Dataset entries:
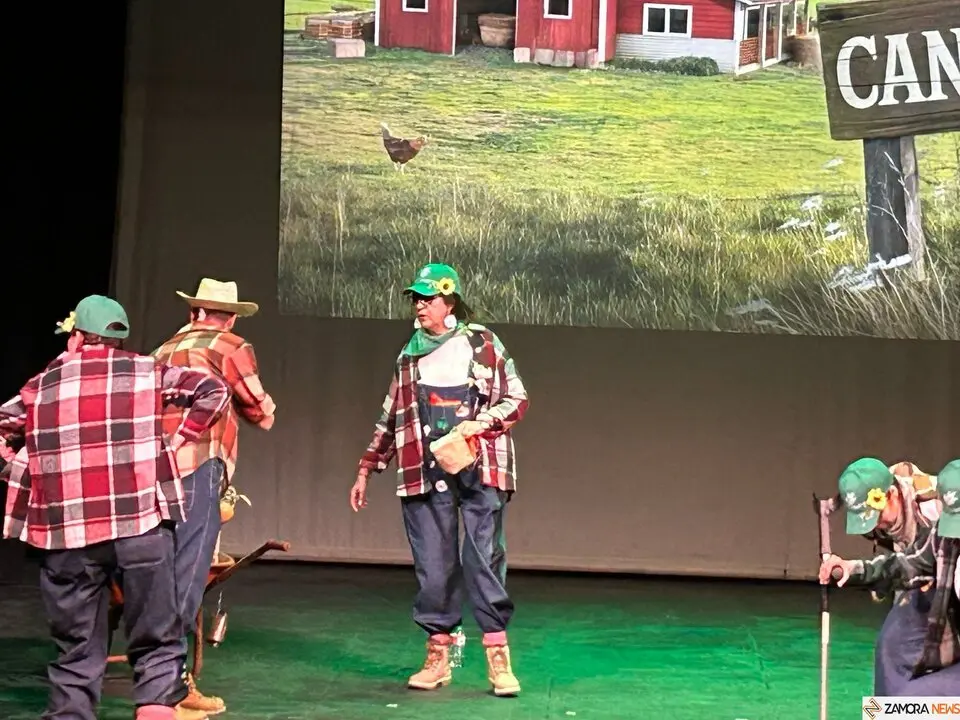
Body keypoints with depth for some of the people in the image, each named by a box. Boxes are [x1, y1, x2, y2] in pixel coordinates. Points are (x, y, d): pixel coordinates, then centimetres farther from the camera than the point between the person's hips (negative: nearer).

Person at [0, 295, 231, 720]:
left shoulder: (40, 387, 13)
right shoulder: (146, 372, 9)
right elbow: (213, 390, 4)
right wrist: (179, 438, 9)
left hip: (68, 532, 1)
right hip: (142, 524, -1)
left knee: (77, 654, 9)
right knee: (155, 646, 5)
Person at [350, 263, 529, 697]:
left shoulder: (483, 343, 4)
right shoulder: (409, 355, 14)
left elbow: (517, 399, 4)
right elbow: (390, 418, 19)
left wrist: (481, 422, -12)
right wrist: (366, 470, 17)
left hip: (479, 468, -3)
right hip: (424, 472, 3)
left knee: (485, 559, -8)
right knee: (433, 565, 2)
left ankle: (498, 658, -5)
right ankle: (437, 656, 10)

Work order:
Before you finish, make sure every line above has been repeated exactly and no picture remains in the copy.

Exercise solution:
Body keypoints with depth for some of the people in the image, each named by a box. Boxes are [x1, y1, x2, y2] in pixel coordinates. Points are (x, y, d): pixel coordinates, then centimetres farther from the camera than the point between the person's hips (negative: nearer).

Person at [0, 295, 231, 720]:
left shoulder: (40, 387, 13)
right shoulder: (146, 372, 9)
right elbow: (213, 390, 4)
right wrist: (179, 438, 9)
left hip: (68, 532, 1)
right hip: (142, 524, -1)
left knee: (77, 654, 9)
right knee: (155, 646, 5)
Person at [350, 263, 529, 697]:
left shoulder: (483, 343, 4)
right shoulder: (409, 355, 14)
left elbow: (517, 399, 4)
right elbow: (390, 418, 19)
left wrist: (481, 422, -12)
right wrist: (366, 470, 17)
left hip: (479, 468, -3)
right hip: (424, 472, 3)
left knee: (485, 559, -8)
right knee: (433, 565, 2)
left ankle: (498, 658, -5)
right ankle: (437, 656, 10)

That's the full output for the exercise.